4. The Swinging Friar
Team: San Diego Padres
Ever since I saw Friar Tuck in the Disney version of “Robin Hood,” I’ve had a thing for guys in roped and hooded cloaks. The fact that this one is also adorably pudgy and balding and can't help but be in a constant good mood makes him even hotter. Plus, friars are off-limits which makes him even more appealing. I love a good challenge!
More than anything though, I think he’s sexy in a “He’d be super fun to drink a lot of beer with on a Saturday afternoon" kind of way. Also, that whole “swinging” thing has me intrigued. Sure, they say it’s in reference to baseball, but is it really?
And while my mother always tells me, “It’s just as easy to fall in love with a rich man as it is a poor man,” (Seriously, that's something she actually says), I always seem to fall for the ones who are broke.
Of course, first things first: I’ve GOT to get him out of those man sandals.
3. Captain Fear
Team: Tampa Bay Buccaneers
Right. Because I even have to explain this one? Um, hi. He’s a pirate. A talk, dark, and handsome pirate with blue eyes and a full beard. A rugged pirate. Lost at sea for weeks on end? No problem. I feel certain Captain Fear and I could find endless ways to pass the day. (What, you perv? I meant fishing and making fancy rum drinks.)
Also, do you SEE the size of that sword? Shiver me timbers.
2. Bernie Brewer
Team: Milwaukee Brewers
Occupation: Beer-Drinking Brewers Fan (as best I can tell)
Normally I don’t go for blonds, but Bernie’s mustache is so amazing that there’s no way I could leave him off of this list. I mean, sure my love of mustaches likely stems from a long list of daddy issues, but hello! Give me a luscious 70s-inspired mustache and I’ll give you, well: Me.
It does seem that Bernie might be a bit dense and maybe a little too cheerful, but ultimately I don't care because, again, I'm obsessed with his mustache. Plus, sometimes it’s nice to just be around someone who’s, well, nice. And Bernie seems like he’s that guy.
It also helps that in years past, after every Brewers' home run, Bernie plunged himself into a huge beer mug. If I close my eyes, I can just imagine the taste of his beer-soaked mustache during a passionate post-game kiss.
1. Steely McBeam
Team: Pittsburgh Steelers
Occupation: Steel worker
When I look into Steely McBeam’s piercing blue eyes, I see a man who is stoic, yet passionate. A man who knows what he wants and knows how to get it. A man with rough hands, rough stubble and rough habits in the bedroom.

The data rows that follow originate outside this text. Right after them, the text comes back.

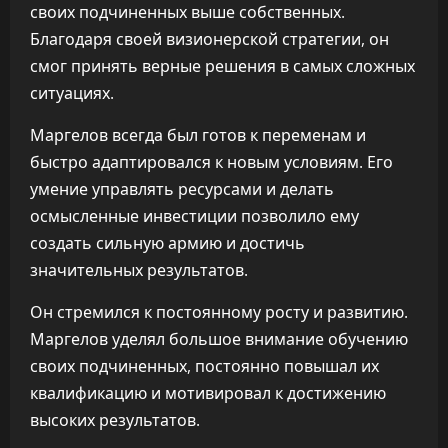
своих подчиненных выше собственных.
Благодаря своей визионерской стратегии, он
смог принять верные решения в самых сложных
ситуациях.
Маргелов всегда был готов к переменам и
быстро адаптировался к новым условиям. Его
умение управлять ресурсами и делать
осмысленные инвестиции позволило ему
создать сильную армию и достичь
значительных результатов.
Он стремился к постоянному росту и развитию.
Маргелов уделял большое внимание обучению
своих подчиненных, постоянно повышал их
квалификацию и мотивировал к достижению
высоких результатов.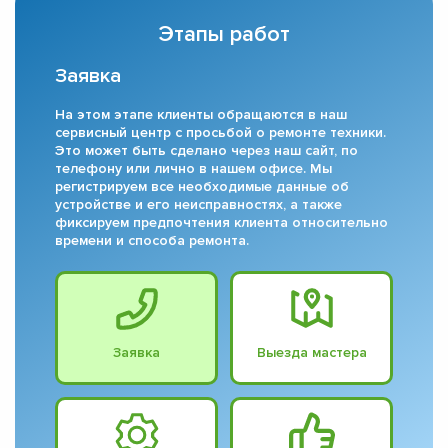
Этапы работ
Заявка
На этом этапе клиенты обращаются в наш
сервисный центр с просьбой о ремонте техники.
Это может быть сделано через наш сайт, по
телефону или лично в нашем офисе. Мы
регистрируем все необходимые данные об
устройстве и его неисправностях, а также
фиксируем предпочтения клиента относительно
времени и способа ремонта.
Заявка
Выезда мастера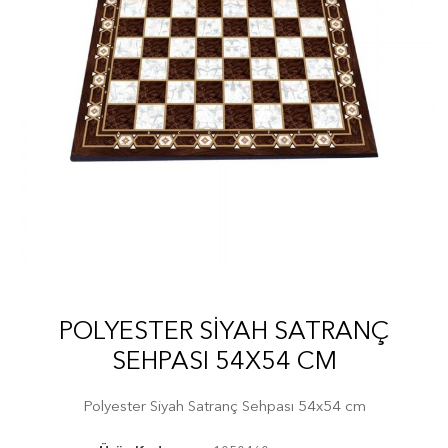
POLYESTER SIYAH SATRANÇ
SEHPASI 54X54 CM
Polyester Siyah Satranç Sehpası 54x54 cm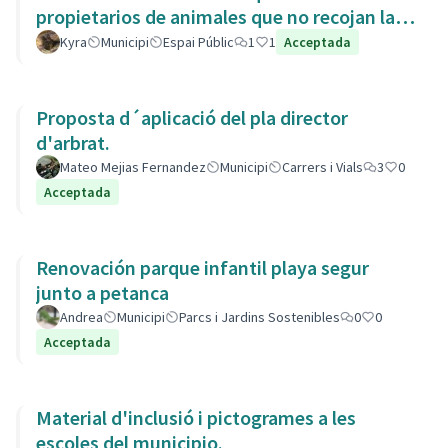
propietarios de animales que no recojan las
heces de las aceras. Es responsabili
Kyra
Municipi
Espai Públic
1
1
Acceptada
Proposta d´aplicació del pla director
d'arbrat.
Mateo Mejias Fernandez
Municipi
Carrers i Vials
3
0
Acceptada
Renovación parque infantil playa segur
junto a petanca
Andrea
Municipi
Parcs i Jardins Sostenibles
0
0
Acceptada
Material d'inclusió i pictogrames a les
escoles del municipio.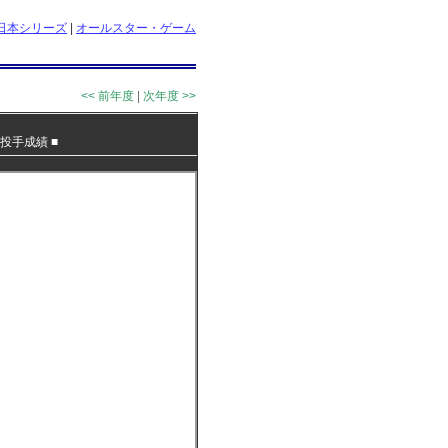
日本シリーズ
|
オールスター・ゲーム
<< 前年度
|
次年度 >>
投手成績
■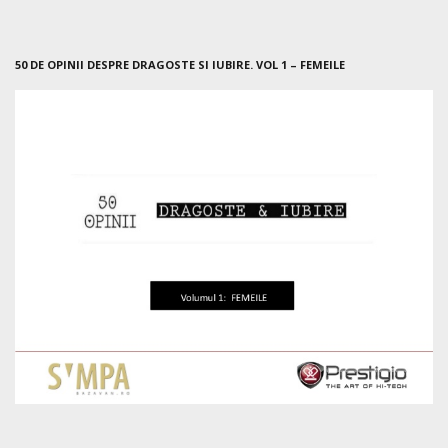
50 DE OPINII DESPRE DRAGOSTE SI IUBIRE. VOL 1 – FEMEILE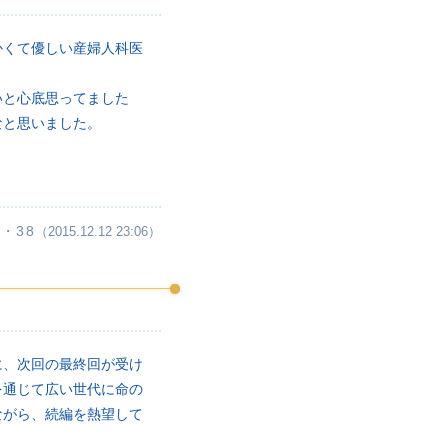
かくて優しい産婦人科医
いと心底思ってました
なと思いました。
・38
（2015.12.12 23:06）
に、次回の最終回が受け
を通じて広い世代に命の
ながら、続編を熱望して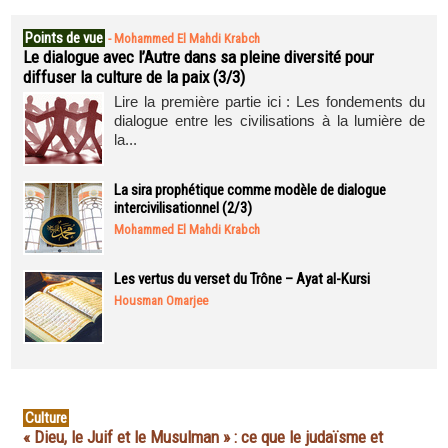
Points de vue
-
Mohammed El Mahdi Krabch
Le dialogue avec l’Autre dans sa pleine diversité pour
diffuser la culture de la paix (3/3)
Lire la première partie ici : Les fondements du
dialogue entre les civilisations à la lumière de
la...
La sira prophétique comme modèle de dialogue
intercivilisationnel (2/3)
Mohammed El Mahdi Krabch
Les vertus du verset du Trône – Ayat al-Kursi
Housman Omarjee
Culture
« Dieu, le Juif et le Musulman » : ce que le judaïsme et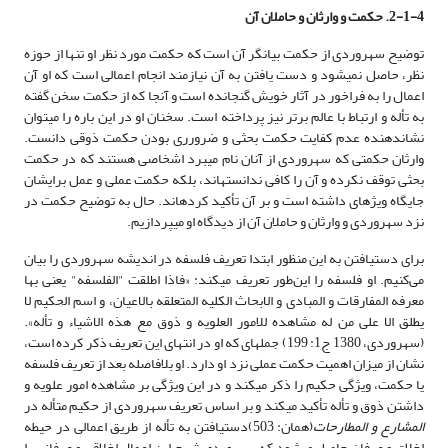
2-1-4. حکمت و وارثان و حاملان آن
توضیح سهروردی از حکمت بیانگر آن است که حکمت مورد نظر او تنها از حوزه
نظر، حاصل نمی­شود و دست یافتن به آن نیازمند انجام اعمالی است که او آن
اعمال را به فراخور در آثار خویش گنجانده است و آنجا که از حکمت سخن گفته
به تأله و ارتباط با عالم برتر نیز پرداخته است. سخنان او در این باره را می­توان
نشان­دهنده عدم کفایت حکمت بحثی و ضرورری بودن حکمت ذوقی دانست.
وارثان حکمتی که سهروردی از آنان نام می­برد اشخاصی هستند که در حکمت
بحثی توقف نکرده و آن را کافی ندانسته­اند، بلکه حکمت عملی و عمل برایشان
جایگاه ویژه­ای داشته است و بر آن تأکید کرده­اند. حال به توضیح حکمت در
نزد سهروردی و وارثان و حاملان آن از دیدگاه او می­پردازیم.
برای دست­یافتن به این منظور ابتدا تعریف فلسفه در اندیشه سهروردی را بیان
می‌کنیم. او فلسفه را این‌طور تعریف می­کند: «فاذا اطلقت "الفلسفه" یعنی بها
معرفه المفارقات و المبادی و الابحاث الکلیه المتعلقه بالاعیان، و اسم الحکیم لا
یطلق الا علی من له مشاهده للامور العلویه و ذوق مع هذه الاشیاء و تأله».
(سهروردی، 1380 ج1: 199) جمله­ای که او در انتهای این تعریف ذکر کرده است،
نشان از میزان اهمیت حکمت عملی نزد او دارد. او بلافاصله بعد از تعریف فلسفه
یا حکمت، ویژگی حکیم را ذکر می­کند و در این ویژگی بر مشاهده امور علویه و
داشتن ذوق و تأله تأکید می­کند و بر اساس تعریف سهروردی از حکیم متأله در
المشارع و المطارحات
(همان: 503)دست­یافتن به تأله از طریق اعمالی در حیطه
اخلاق و عرفان حاصل می­شود که سهروردی شرح این اعمال اخلاقی و عرفانی را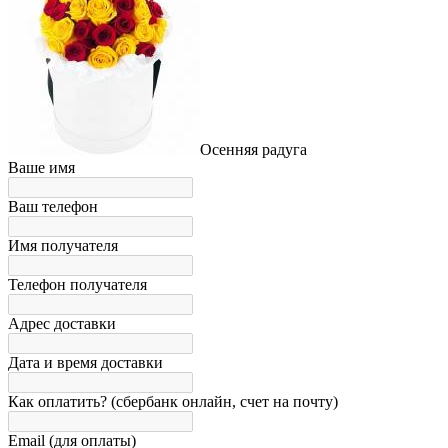
Осенняя радуга
Ваше имя
Ваш телефон
Имя получателя
Телефон получателя
Адрес доставки
Дата и время доставки
Как оплатить? (сбербанк онлайн, счет на почту)
Email (для оплаты)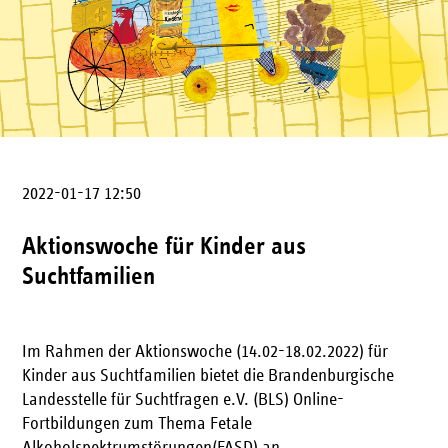
2022-01-17 12:50
Aktionswoche für Kinder aus
Suchtfamilien
Im Rahmen der Aktionswoche (14.02-18.02.2022) für
Kinder aus Suchtfamilien bietet die Brandenburgische
Landesstelle für Suchtfragen e.V. (BLS) Online-
Fortbildungen zum Thema Fetale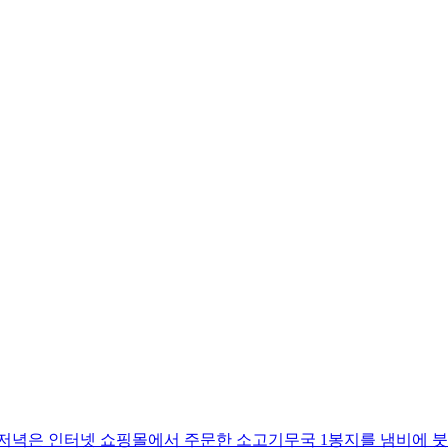
 저녁은 인터넷 쇼핑몰에서 주문한 소고기무국 1봉지를 냄비에 붓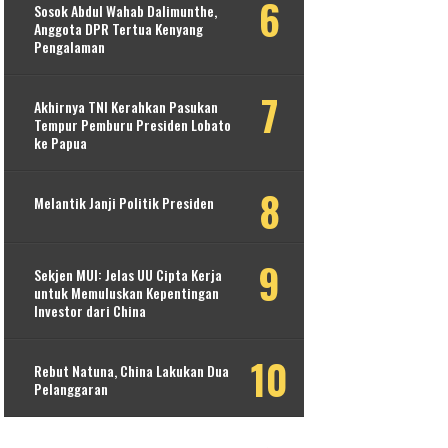
Sosok Abdul Wahab Dalimunthe,
Anggota DPR Tertua Kenyang
Pengalaman
Akhirnya TNI Kerahkan Pasukan
Tempur Pemburu Presiden Lobato
ke Papua
Melantik Janji Politik Presiden
Sekjen MUI: Jelas UU Cipta Kerja
untuk Memuluskan Kepentingan
Investor dari China
Rebut Natuna, China Lakukan Dua
Pelanggaran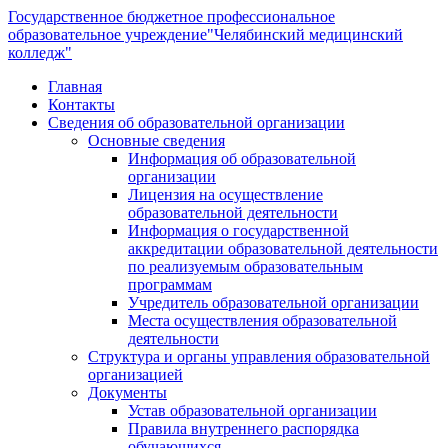
Государственное бюджетное профессиональное
образовательное учреждение
"Челябинский медицинский
колледж"
Главная
Контакты
Сведения об образовательной организации
Основные сведения
Информация об образовательной
организации
Лицензия на осуществление
образовательной деятельности
Информация о государственной
аккредитации образовательной деятельности
по реализуемым образовательным
программам
Учредитель образовательной организации
Места осуществления образовательной
деятельности
Структура и органы управления образовательной
организацией
Документы
Устав образовательной организации
Правила внутреннего распорядка
обучающихся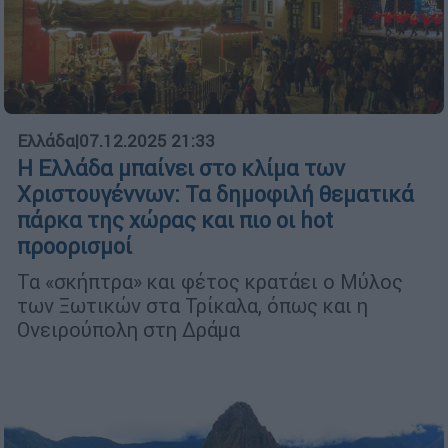
Ελλάδα
|
07.12.2025 21:33
Η Ελλάδα μπαίνει στο κλίμα των
Χριστουγέννων: Τα δημοφιλή θεματικά
πάρκα της χώρας και πιο οι hot
προορισμοί
Τα «σκήπτρα» και φέτος κρατάει ο Μύλος
των Ξωτικών στα Τρίκαλα, όπως και η
Ονειρούπολη στη Δράμα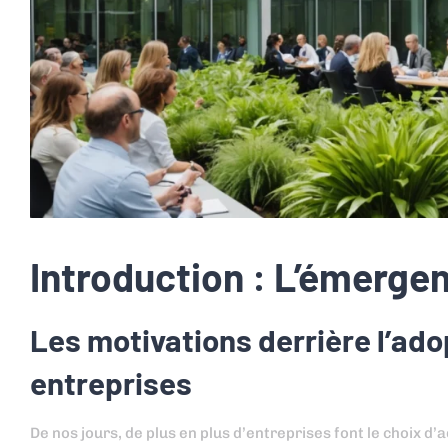
Introduction : L’émerge
Les motivations derrière l’ad
entreprises
De nos jours, de plus en plus d’entreprises font le choix d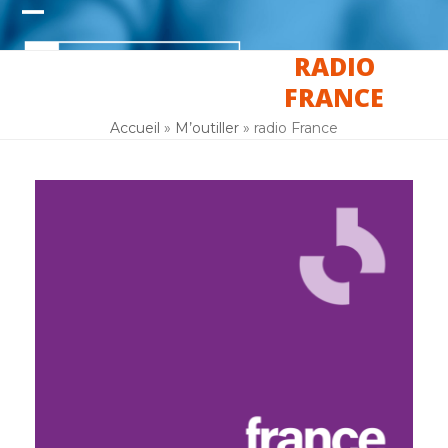
Skip
Open
Close
to
content
RADIO
mobile
mobile
FRANCE
menu
menu
Accueil
»
M’outiller
»
radio France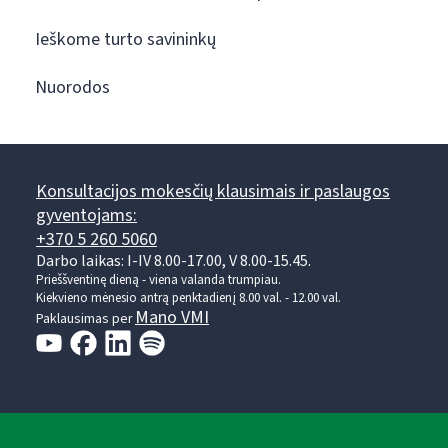
Ieškome turto savininkų
Nuorodos
Konsultacijos mokesčių klausimais ir paslaugos
gyventojams:
+370 5 260 5060
Darbo laikas: I-IV 8.00-17.00, V 8.00-15.45.
Prieššventinę dieną - viena valanda trumpiau.
Kiekvieno mėnesio antrą penktadienį 8.00 val. - 12.00 val.
Mano VMI
Paklausimas per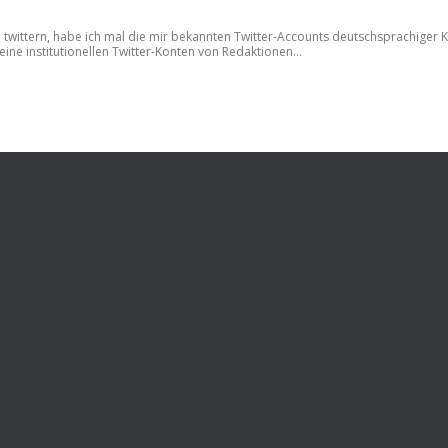
twittern, habe ich mal die mir bekannten Twitter-Accounts deutschsprachiger
ine institutionellen Twitter-Konten von Redaktionen...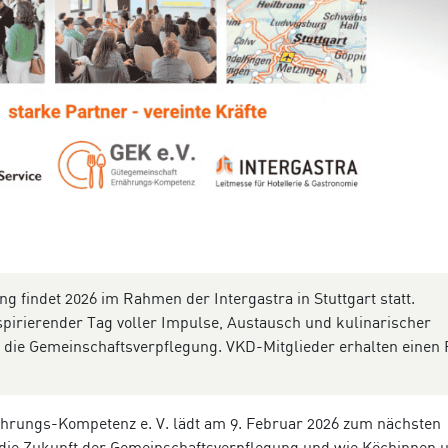
findet 2026 im Rahmen der Intergastra in Stuttgart statt.
spirierender Tag voller Impulse, Austausch und kulinarischer
 die Gemeinschaftsverpflegung. VKD-Mitglieder erhalten einen 
hrungs-Kompetenz e. V. lädt am 9. Februar 2026 zum nächsten
 die Zukunft der Gemeinschaftsverpflegung und wie Köchinnen 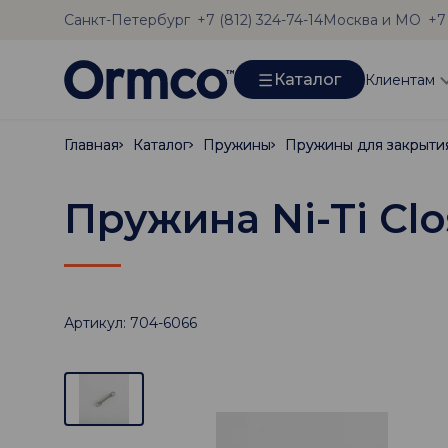
Санкт-Петербург
Москва и МО
+7 (812) 324-74-14
+7
Каталог
Клиентам
Главная
Главная
Каталог
Каталог
Пружины
Пружины
Пружина Ni-Ti Cl
Артикул: 704-6066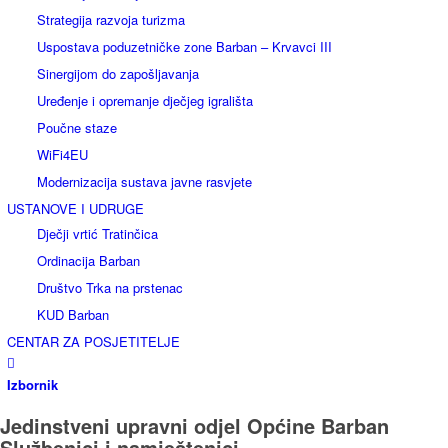
Strategija razvoja turizma
Uspostava poduzetničke zone Barban – Krvavci III
Sinergijom do zapošljavanja
Uređenje i opremanje dječjeg igrališta
Poučne staze
WiFi4EU
Modernizacija sustava javne rasvjete
USTANOVE I UDRUGE
Dječji vrtić Tratinčica
Ordinacija Barban
Društvo Trka na prstenac
KUD Barban
CENTAR ZA POSJETITELJE
Izbornik
Jedinstveni upravni odjel Općine Barban
Službenici i namještenici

Steely McBeam pulls your hair, but never pushes your buttons. He’s dedicated to his work, but is always home for dinner. He’s a man of few words, but many ideas. When he speaks, he’s sincere, blunt and completely honest. Yes, he’s a bit gruff, but he’s unfailingly loyal and never lets you down.
Steely McBeam probably loves his mother, which is kind of gross, but also something I’m supposed to think is good for guys to do..
And finally, just take a moment to imagine that strong jaw and those perfectly straight teeth ripping through the flesh of an enormous juicy steak fresh off the grill.
There you have it. My favorite (and sexiest) mascots. Put 'em in your spank bank! Then, let me know in the comments which mascot makes you root harder and louder.
(Oh, and for those of you wondering why I didn’t include any animal mascots on the list? That’s because I'm not into bestiality. And, frankly, you're kind of sick for even wondering that. Just sayin'.)